黄斑円孔

黄斑円孔

黄斑円孔とは、黄斑と呼ばれる網膜の一部分に穴があく病気です。黄斑は網膜の真ん中あたりにあり重要な機能を有している部分です。そのため、ここに穴が開くと、視力が低下したり、ものがゆがんで見えたり、といった症状を呈するようになります。

黄斑円孔は、60歳前後での発症が多く、特に近視の方や女性に多く見られる傾向があります。黄斑円孔の特徴のひとつとして黄斑部以外の網膜は正常に保たれることがあります。そのため、完全な失明には至らないものの視力が0.1以下になってしまうこともあります。黄斑円孔を発症すると、眼鏡などで矯正を試みても充分に視力は回復しません。また、黄斑円孔は自然に回復することも無いことから、手術による治療が必要になります。

黄斑円孔の原因

角膜から目の中に入った光は、水晶体や硝子体を通過して、眼球内の網膜と呼ばれる部分に到達します。網膜が受け取った情報は神経を経て、物体の情報を脳へと伝達します。この過程が物体を視覚として自覚するということになります。

このようにものの見え方に重要な役割を果たす網膜ですが、ものを捉える力は網膜全体が均一ではなく、よく見える部位と視力の形成にはさほど重要ではない部位があります。

網膜の中でも中心窩と呼ばれる部分は最も視力に鋭敏で、ここを囲う形で黄斑があり視力の形成にとって最も大切な部位です。眼球の内部には硝子体と呼ばれる物質があり、加齢とともに硝子体がちじみ眼球を内側から引っ張るようになります。硝子体は、網膜とも接触しているため、収縮することで網膜も引っ張られます。網膜の一部である黄斑も同じく引っ張られるようになります。

黄斑は正常ではやや凹んだ形で存在していますが、黄斑円孔の初期段階では網膜が引っ張られつっぱった状態となり黄斑の凹が平坦になります。病気の進行にともない、引っ張られ過ぎた黄斑部の中心の網膜に欠損ができます。(円孔になります。)黄斑円孔は加齢現象がきかっけとなって発症することが多く、また近視も一つの危険因子となります。

黄斑円孔の症状

黄斑円孔は視力に重要な役割を担う黄斑が障害を受けるため、視力に関連した症状が出ます。初期症状としてはものの見えにくさ、もののゆがみなどがあります。

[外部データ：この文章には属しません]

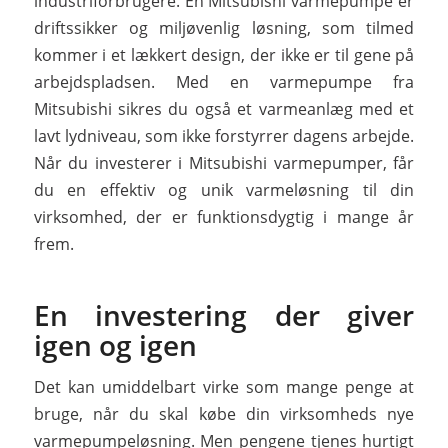
industriforbrugere. En Mitsubishi varmepumpe er
driftssikker og miljøvenlig løsning, som tilmed
kommer i et lækkert design, der ikke er til gene på
arbejdspladsen. Med en varmepumpe fra
Mitsubishi sikres du også et varmeanlæg med et
lavt lydniveau, som ikke forstyrrer dagens arbejde.
Når du investerer i Mitsubishi varmepumper, får
du en effektiv og unik varmeløsning til din
virksomhed, der er funktionsdygtig i mange år
frem.
En investering der giver
igen og igen
Det kan umiddelbart virke som mange penge at
bruge, når du skal købe din virksomheds nye
varmepumpeløsning. Men pengene tjenes hurtigt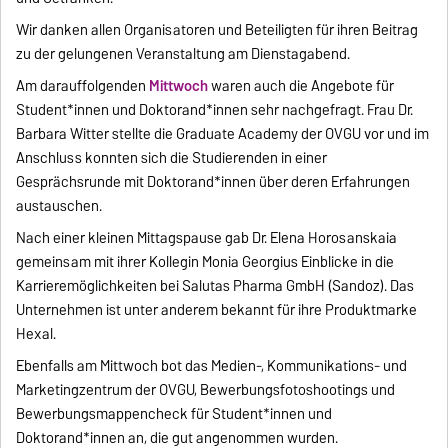
Wir danken allen Organisatoren und Beteiligten für ihren Beitrag
zu der gelungenen Veranstaltung am Dienstagabend.
Am darauffolgenden
Mittwoch
waren auch die Angebote für
Student*innen und Doktorand*innen sehr nachgefragt. Frau Dr.
Barbara Witter stellte die Graduate Academy der OVGU vor und im
Anschluss konnten sich die Studierenden in einer
Gesprächsrunde mit Doktorand*innen über deren Erfahrungen
austauschen.
Nach einer kleinen Mittagspause gab Dr. Elena Horosanskaia
gemeinsam mit ihrer Kollegin Monia Georgius Einblicke in die
Karrieremöglichkeiten bei Salutas Pharma GmbH (Sandoz). Das
Unternehmen ist unter anderem bekannt für ihre Produktmarke
Hexal.
Ebenfalls am Mittwoch bot das Medien-, Kommunikations- und
Marketingzentrum der OVGU, Bewerbungsfotoshootings und
Bewerbungsmappencheck für Student*innen und
Doktorand*innen an, die gut angenommen wurden.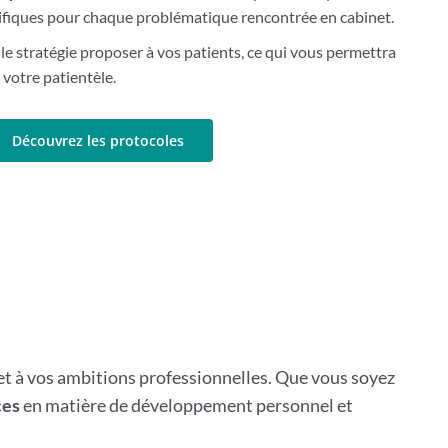
fiques pour chaque problématique rencontrée en cabinet.
e stratégie proposer à vos patients, ce qui vous permettra
t votre patientèle.
Découvrez les protocoles
 et à vos ambitions professionnelles. Que vous soyez
ces
en matière de développement personnel et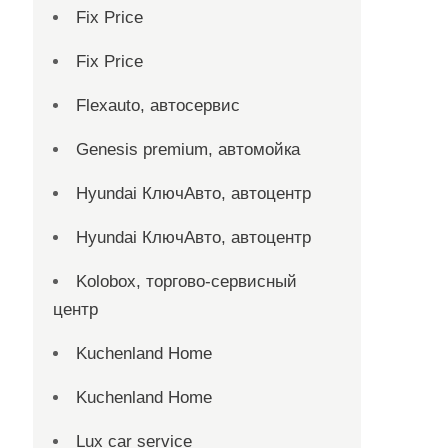
Fix Price
Fix Price
Flexauto, автосервис
Genesis premium, автомойка
Hyundai КлючАвто, автоцентр
Hyundai КлючАвто, автоцентр
Kolobox, торгово-сервисный
центр
Kuchenland Home
Kuchenland Home
Lux car service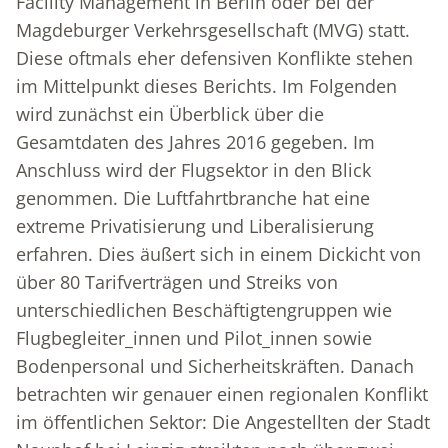
Facility Management in Berlin oder bei der
Magdeburger Verkehrsgesellschaft (MVG) statt.
Diese oftmals eher defensiven Konflikte stehen
im Mittelpunkt dieses Berichts. Im Folgenden
wird zunächst ein Überblick über die
Gesamtdaten des Jahres 2016 gegeben. Im
Anschluss wird der Flugsektor in den Blick
genommen. Die Luftfahrtbranche hat eine
extreme Privatisierung und Liberalisierung
erfahren. Dies äußert sich in einem Dickicht von
über 80 Tarifverträgen und Streiks von
unterschiedlichen Beschäftigtengruppen wie
Flugbegleiter_innen und Pilot_innen sowie
Bodenpersonal und Sicherheitskräften. Danach
betrachten wir genauer einen regionalen Konflikt
im öffentlichen Sektor: Die Angestellten der Stadt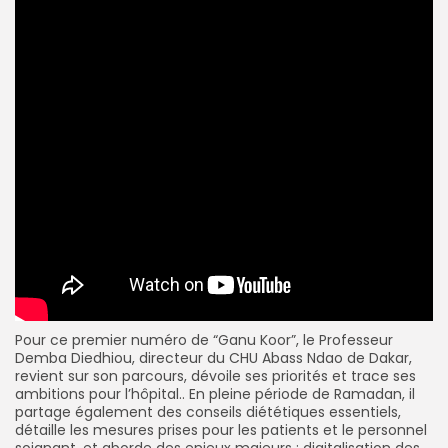
Pour ce premier numéro de “Ganu Koor”, le Professeur
Demba Diedhiou, directeur du CHU Abass Ndao de Dakar,
revient sur son parcours, dévoile ses priorités et trace ses
ambitions pour l’hôpital.. En pleine période de Ramadan, il
partage également des conseils diététiques essentiels,
détaille les mesures prises pour les patients et le personnel
soignant, et aborde des enjeux majeurs : digitalisation des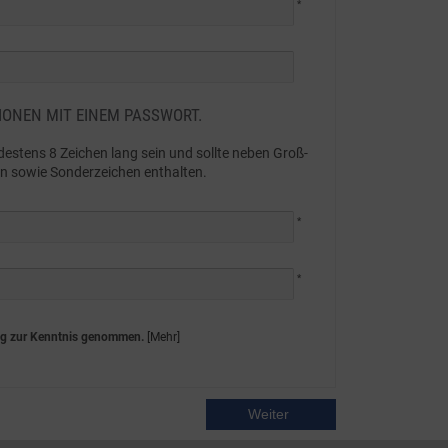
*
IONEN MIT EINEM PASSWORT.
estens 8 Zeichen lang sein und sollte neben Groß-
n sowie Sonderzeichen enthalten.
*
*
ng zur Kenntnis genommen.
[Mehr]
Weiter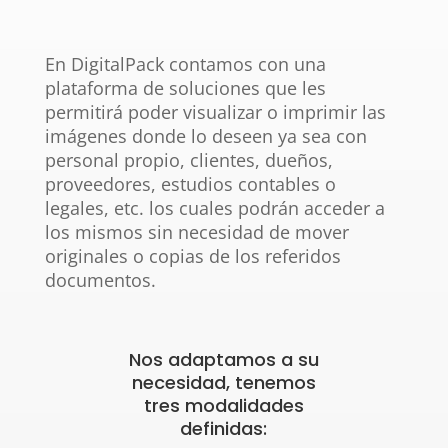
En DigitalPack contamos con una
plataforma de soluciones que les
permitirá poder visualizar o imprimir las
imágenes donde lo deseen ya sea con
personal propio, clientes, dueños,
proveedores, estudios contables o
legales, etc. los cuales podrán acceder a
los mismos sin necesidad de mover
originales o copias de los referidos
documentos.
Nos adaptamos a su
necesidad, tenemos
tres modalidades
definidas: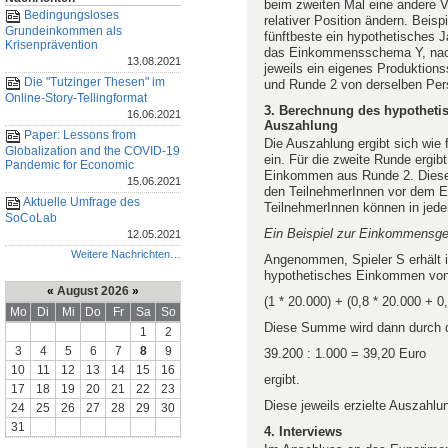
beim zweiten Mal eine andere V
Bedingungsloses
relativer Position ändern. Bei
Grundeinkommen als
fünftbeste ein hypothetisches 
Krisenprävention
das Einkommensschema Y, nach 
13.08.2021
jeweils ein eigenes Produktions
Die "Tutzinger Thesen" im
und Runde 2 von derselben Per
Online-Story-Tellingformat
3. Berechnung des hypotheti
16.06.2021
Auszahlung
Paper: Lessons from
Die Auszahlung ergibt sich wi
Globalization and the COVID-19
ein. Für die zweite Runde ergi
Pandemic for Economic
Einkommen aus Runde 2. Dieses
15.06.2021
den TeilnehmerInnen vor dem Ex
Aktuelle Umfrage des
TeilnehmerInnen können in jed
SoCoLab
Ein Beispiel zur Einkommensge
12.05.2021
Weitere Nachrichten…
Angenommen, Spieler S erhält i
hypothetisches Einkommen von 
«
August 2026
»
(1 * 20.000) + (0,8 * 20.000 + 0
Mo
Di
Mi
Do
Fr
Sa
So
Diese Summe wird dann durch de
1
2
3
4
5
6
7
8
9
39.200 : 1.000 = 39,20 Euro
10
11
12
13
14
15
16
ergibt.
17
18
19
20
21
22
23
Diese jeweils erzielte Auszahl
24
25
26
27
28
29
30
31
4. Interviews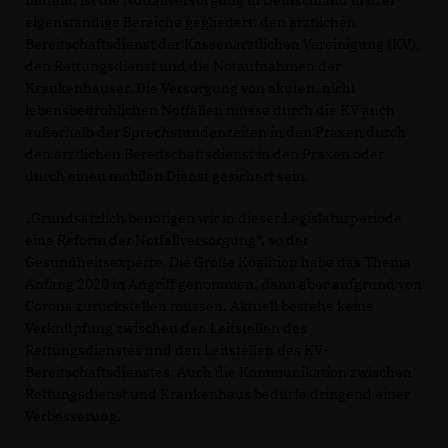
mitteilt, ist die Notfallversorgung in Deutschland in drei
eigenständige Bereiche gegliedert: den ärztlichen
Bereitschaftsdienst der Kassenärztlichen Vereinigung (KV),
den Rettungsdienst und die Notaufnahmen der
Krankenhäuser. Die Versorgung von akuten, nicht
lebensbedrohlichen Notfällen müsse durch die KV auch
außerhalb der Sprechstundenzeiten in den Praxen durch
den ärztlichen Bereitschaftsdienst in den Praxen oder
durch einen mobilen Dienst gesichert sein.
Grundsätzlich benötigen wir in dieser Legislaturperiode
eine Reform der Notfallversorgung“, so der
Gesundheitsexperte. Die Große Koalition habe das Thema
Anfang 2020 in Angriff genommen, dann aber aufgrund von
Corona zurückstellen müssen. Aktuell bestehe keine
Verknüpfung zwischen den Leitstellen des
Rettungsdienstes und den Leitstellen des KV-
Bereitschaftsdienstes. Auch die Kommunikation zwischen
Rettungsdienst und Krankenhaus bedürfe dringend einer
Verbesserung.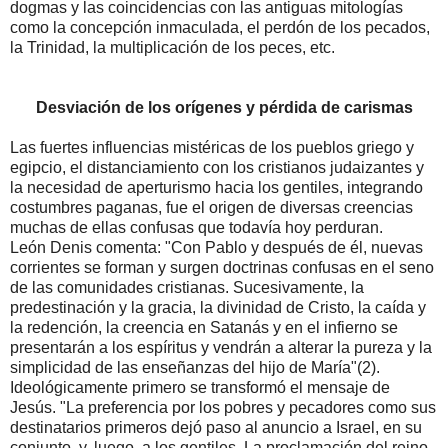
dogmas y las coincidencias con las antiguas mitologías
como la concepción inmaculada, el perdón de los pecados,
la Trinidad, la multiplicación de los peces, etc.
Desviación de los orígenes y pérdida de carismas
Las fuertes influencias mistéricas de los pueblos griego y
egipcio, el distanciamiento con los cristianos judaizantes y
la necesidad de aperturismo hacia los gentiles, integrando
costumbres paganas, fue el origen de diversas creencias
muchas de ellas confusas que todavía hoy perduran.
León Denis comenta: "Con Pablo y después de él, nuevas
corrientes se forman y surgen doctrinas confusas en el seno
de las comunidades cristianas. Sucesivamente, la
predestinación y la gracia, la divinidad de Cristo, la caída y
la redención, la creencia en Satanás y en el infierno se
presentarán a los espíritus y vendrán a alterar la pureza y la
simplicidad de las enseñanzas del hijo de María"(2).
Ideológicamente primero se transformó el mensaje de
Jesús. "La preferencia por los pobres y pecadores como sus
destinatarios primeros dejó paso al anuncio a Israel, en su
conjunto, y, luego, a los gentiles. La proclamación del reino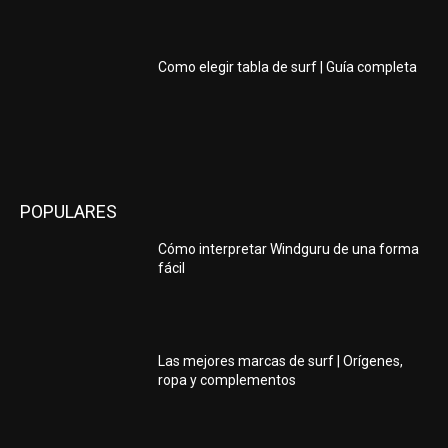
Como elegir tabla de surf | Guía completa
POPULARES
Cómo interpretar Windguru de una forma
fácil
Las mejores marcas de surf | Orígenes,
ropa y complementos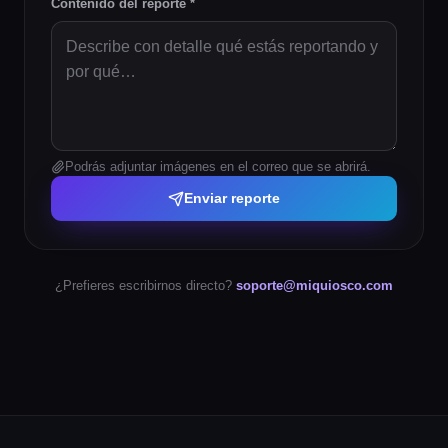
Contenido del reporte *
Podrás adjuntar imágenes en el correo que se abrirá.
Enviar reporte
¿Prefieres escribirnos directo?
soporte@miquiosco.com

黄斑円孔の病変が進むにつれて、見えにくい部分も広がり、視力低下も進行します。視力低下は黄斑部病変の拡大に応じて進行しますが、その他の網膜は正常なまま保たれます。正常な網膜が保たれるため、視力低下は来たしますが完全な失明に至ることはありません。なお、黄斑円孔は両側性に発症することもあります。

黄斑円孔の検査と診断

黄斑円孔は、視力測定を行います。また、眼底検査や3D-OCT(光干渉断層計)検査で実際に黄斑部位に孔があいていることを確認します。眼底検査では黄斑部の形態の変化を観察することが可能です。3D-OCT(光干渉断層計)では、網膜の断面を細かく観察可能なことから、眼底検査のみでは判らないような小さな病変も診断できます。